L’idée de langue corse en tant que telle est une invention très récente. Le corse d’aujourd’hui, tel qu’il est enseigné, n’est écrit que depuis 1960. Jusque la Seconde guerre mondiale, « le corse » désignait les dialectes parlés en Corse, alors que les journaux et les écrits locaux étaient édités en italien standard (à l’exception des communications administratives qui étaient évidemment en français).

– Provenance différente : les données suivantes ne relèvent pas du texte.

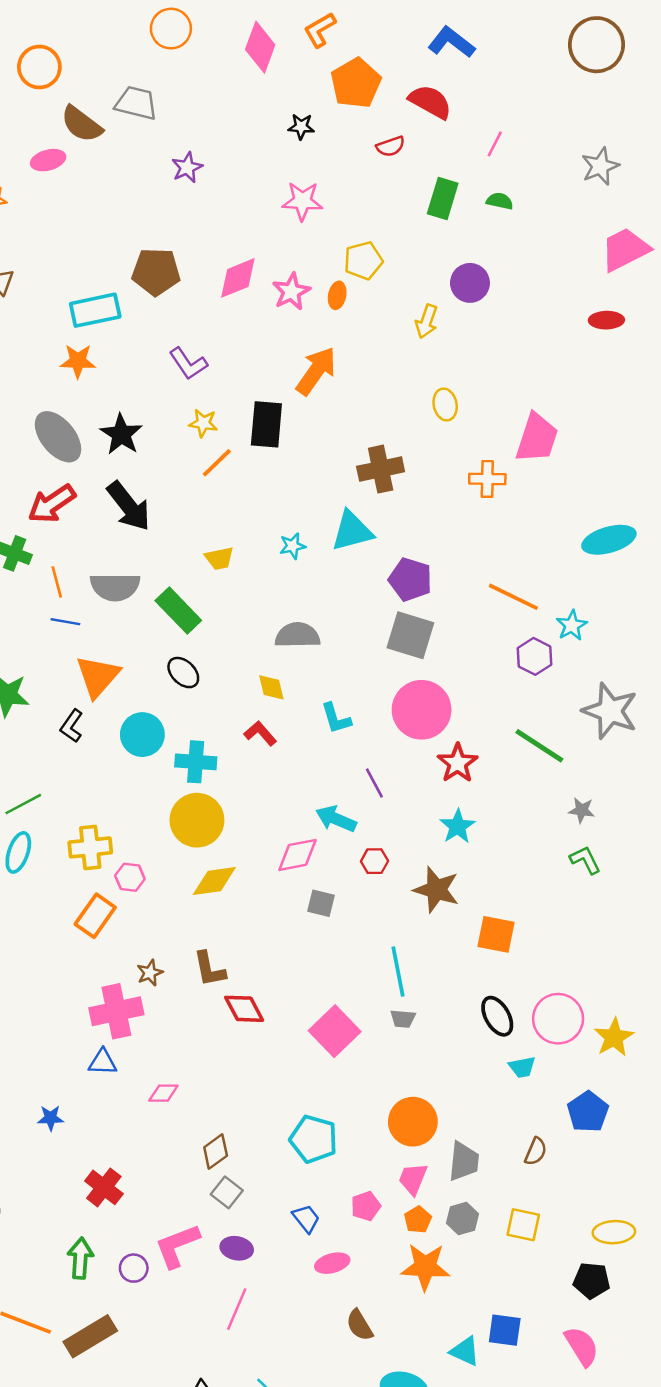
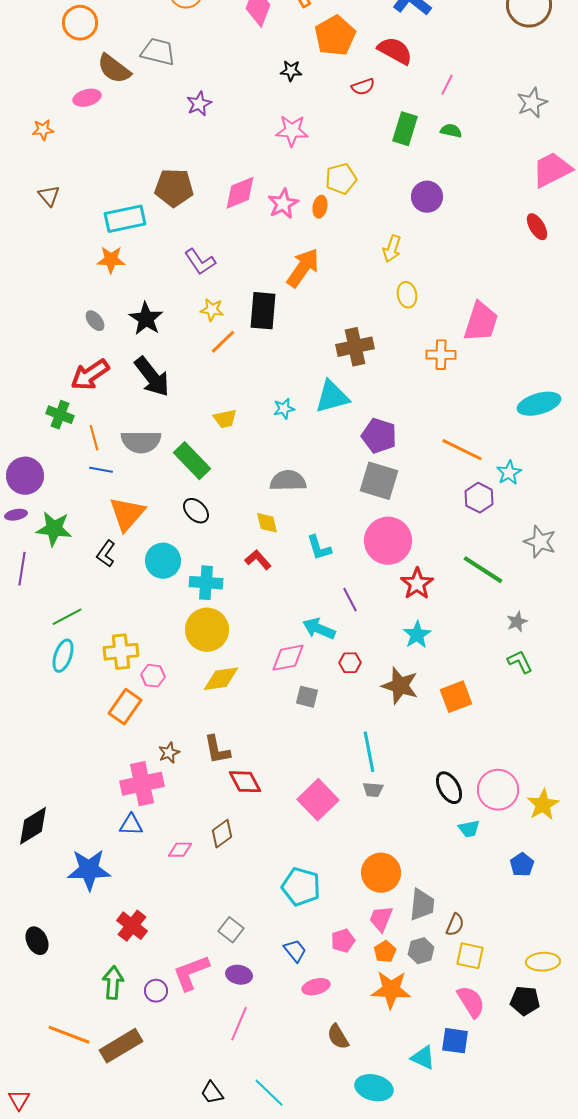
red ellipse: (606, 320) -> (537, 227), turned 60
yellow arrow: (427, 321) -> (392, 249), moved
gray ellipse: (58, 437) -> (95, 321), size x0.5
gray star: (610, 711) -> (540, 542), size x0.7
gray star: (582, 810) -> (517, 622), turned -30
orange square: (496, 934) -> (456, 697), moved, turned -32
blue pentagon: (588, 1112) -> (522, 865), size x0.7
blue star: (51, 1118) -> (89, 870), size x2.0
brown diamond: (216, 1151) -> (222, 834), moved
brown semicircle: (536, 1151) -> (455, 925), moved
pink semicircle: (582, 1346) -> (471, 1002), moved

Après la Seconde Guerre mondiale, une langue-toit regroupant les caractéristiques des différents dialectes est créée. Le but initial est de permettre aux Corses francophones bilingues de transmettre leur culture aux jeunes générations. La création est aussi fortement influencée et motivée par le le rejet de l’irrédentisme puis la montée du nationalisme. Cela va avoir des conséquences étonnantes. Lors de la création de la langue, le contre-pied de l’italien est systématiquement choisi : on prend le « u » du sud plutôt que le « o » du nord, on adopte une graphie exotique « vechju » plutôt que « vecchio » (ces deux exemples sont prononcés identiquement). La langue corse cherche à se singulariser. Pour les nationalistes, il s’agit de montrer qu’on a une identité forte avec des symboles nationaux : un pays, une culture, un drapeau… une langue indépendante.

Aujourd’hui, le corse est encore assez vivant car il y a un regain d’intérêt chez les nationalistes et les défenseurs de la culture de l’île, cependant une bonne partie des locuteurs parlent avec l’accent français – c’est le cas dans la majorité du contenu en corse que l’on trouve sur Youtube – et même ceux qui le parlent bien, parlent un corse assez francisé, à cause de la proximité du français.

On pourrait ergoter sur le fait que le corse soit un dialecte ou un patois. En fait, la limite entre dialecte et langue est très subtile. Un dialecte ou un patois est souvent une petite langue qui n’est pas reconnue par une entité politique. Les frères Bernardini chantent avec des mots qu’il ont appris de leur maman : c’est donc bien une langue organisée, qui permet de communiquer et d’exprimer des idées. L’unique question à se poser est donc la suivante : est-ce une langue distincte des langues déjà existantes ?

C’est là que le bât blesse. La linguistique se moque de la politique. Comme en biologie avec les espèces, les linguistes se basent sur les caractéristiques observables. Ainsi, la langue officielle du Monténégro est le monténégrin, mais pour les linguistes, c’est du serbo-croate. Évidemment, les Corses qui sont fiers prétendent souvent qu’ils ont « leur » langue, mais pour certains linguistes c’est une juste une petite variante du toscan. C’est à dire que le corse serait au toscan ce que le ch’ti est au picard, une variation locale. Certains Corses soutiennent cette hypothèse, il y a d’ailleurs même des sites corses, écrits par des Corses, qui parlent de la Corse… en italien (voir ici par exemple). Linguistiquement parlant, le statut de « langue corse » est donc plus politique que réaliste, ce qui n’enlève rien à la qualité de la langue parlée sur l’île de Beauté. En outre, chacun a le droit de l’appeler comme il veut – comme dans le Nord, le peuple n’appelle pas le picard picard mais ch’ti, voire récemment encore simplement patois.